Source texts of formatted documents
++++++++++++++++++++

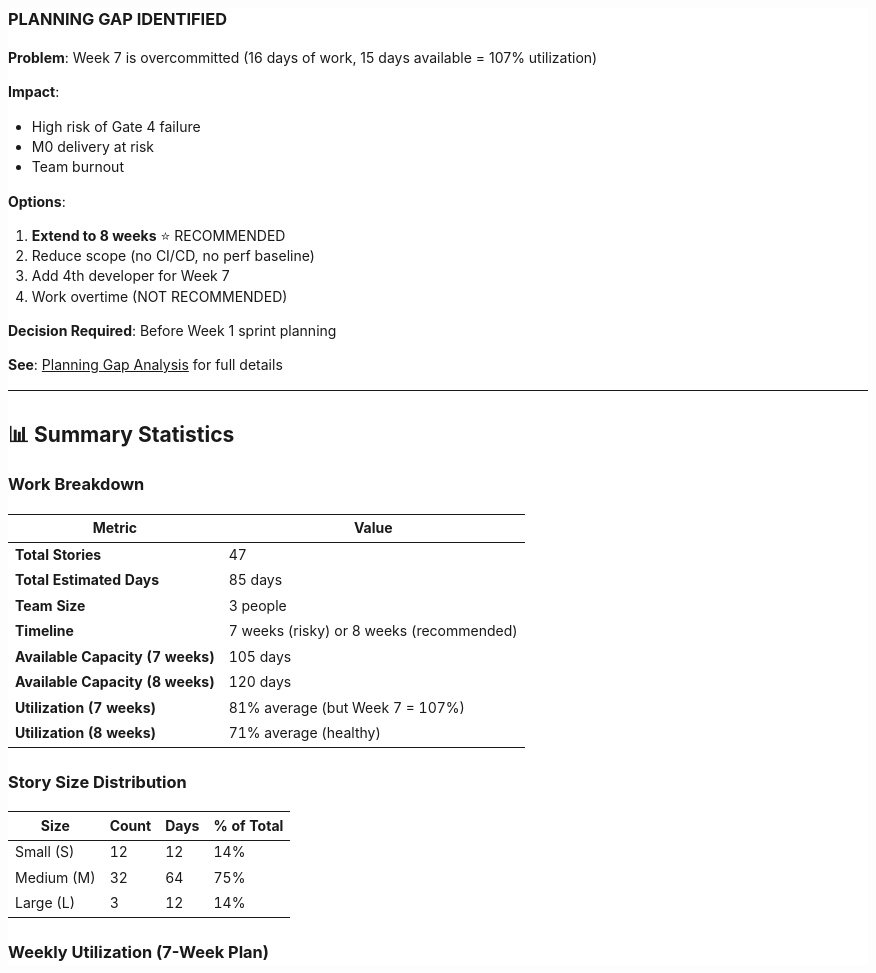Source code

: ### **PLANNING GAP IDENTIFIED**

**Problem**: Week 7 is overcommitted (16 days of work, 15 days available = 107% utilization)

**Impact**: 
- High risk of Gate 4 failure
- M0 delivery at risk
- Team burnout

**Options**:
1. **Extend to 8 weeks** ⭐ RECOMMENDED
2. Reduce scope (no CI/CD, no perf baseline)
3. Add 4th developer for Week 7
4. Work overtime (NOT RECOMMENDED)

**Decision Required**: Before Week 1 sprint planning

**See**: [Planning Gap Analysis](docs/PLANNING_GAP_ANALYSIS.md) for full details

---

## 📊 Summary Statistics

### Work Breakdown

| Metric | Value |
|--------|-------|
| **Total Stories** | 47 |
| **Total Estimated Days** | 85 days |
| **Team Size** | 3 people |
| **Timeline** | 7 weeks (risky) or 8 weeks (recommended) |
| **Available Capacity (7 weeks)** | 105 days |
| **Available Capacity (8 weeks)** | 120 days |
| **Utilization (7 weeks)** | 81% average (but Week 7 = 107%) |
| **Utilization (8 weeks)** | 71% average (healthy) |

### Story Size Distribution

| Size | Count | Days | % of Total |
|------|-------|------|------------|
| Small (S) | 12 | 12 | 14% |
| Medium (M) | 32 | 64 | 75% |
| Large (L) | 3 | 12 | 14% |

### Weekly Utilization (7-Week Plan)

++++++++++++++++++++

- Job item:
Gather every line of the entries that contains the string "weeks", matching case exactly.

- Task result:
1. **Extend to 8 weeks** ⭐ RECOMMENDED
| **Timeline** | 7 weeks (risky) or 8 weeks (recommended) |
| **Available Capacity (7 weeks)** | 105 days |
| **Available Capacity (8 weeks)** | 120 days |
| **Utilization (7 weeks)** | 81% average (but Week 7 = 107%) |
| **Utilization (8 weeks)** | 71% average (healthy) |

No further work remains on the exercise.